Donald C. Davidson is the historian of the Indianapolis Motor Speedway, the only person to hold such a position on a full-time basis for any motorsports facility in the world. Davidson started his career as a statistician, publicist, and historian at USAC. He is perhaps best known for his radio program, The Talk of Gasoline Alley, broadcast annually throughout the "Month of May" on WFNI in Indianapolis, as well as his long tenure as a part of the IMS Radio Network.
Davidson is a member of the Auto Racing Hall of Fame and the Richard M. Fairbanks Indiana Broadcast Pioneers Hall of Fame. In 2016, he was named a Sagamore of the Wabash by Governor Mike Pence.
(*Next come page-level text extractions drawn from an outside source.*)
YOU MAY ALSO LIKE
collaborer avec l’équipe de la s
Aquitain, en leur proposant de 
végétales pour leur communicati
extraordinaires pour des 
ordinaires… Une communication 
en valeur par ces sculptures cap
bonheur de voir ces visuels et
British born, Davidson was from Salisbury, Wiltshire in South West England. He worked as a cinema projectionist at the Odeon Leicester Square in London. He first learned of the Indianapolis Motor Speedway when he became passionately interested in Grand Prix motor racing in the mid-1950s. Part of that interest stemmed from viewing highlight films of auto races. It did not take long for his interest to transfer over to the Indianapolis 500, plus other forms of American oval track racing. Davidson sought out books, magazines, and other various publications relating to auto racing. He then proceeded to memorize, in great detail, the results of every Indianapolis 500. He has been described as having Selective Retentive Easy-Access Memory.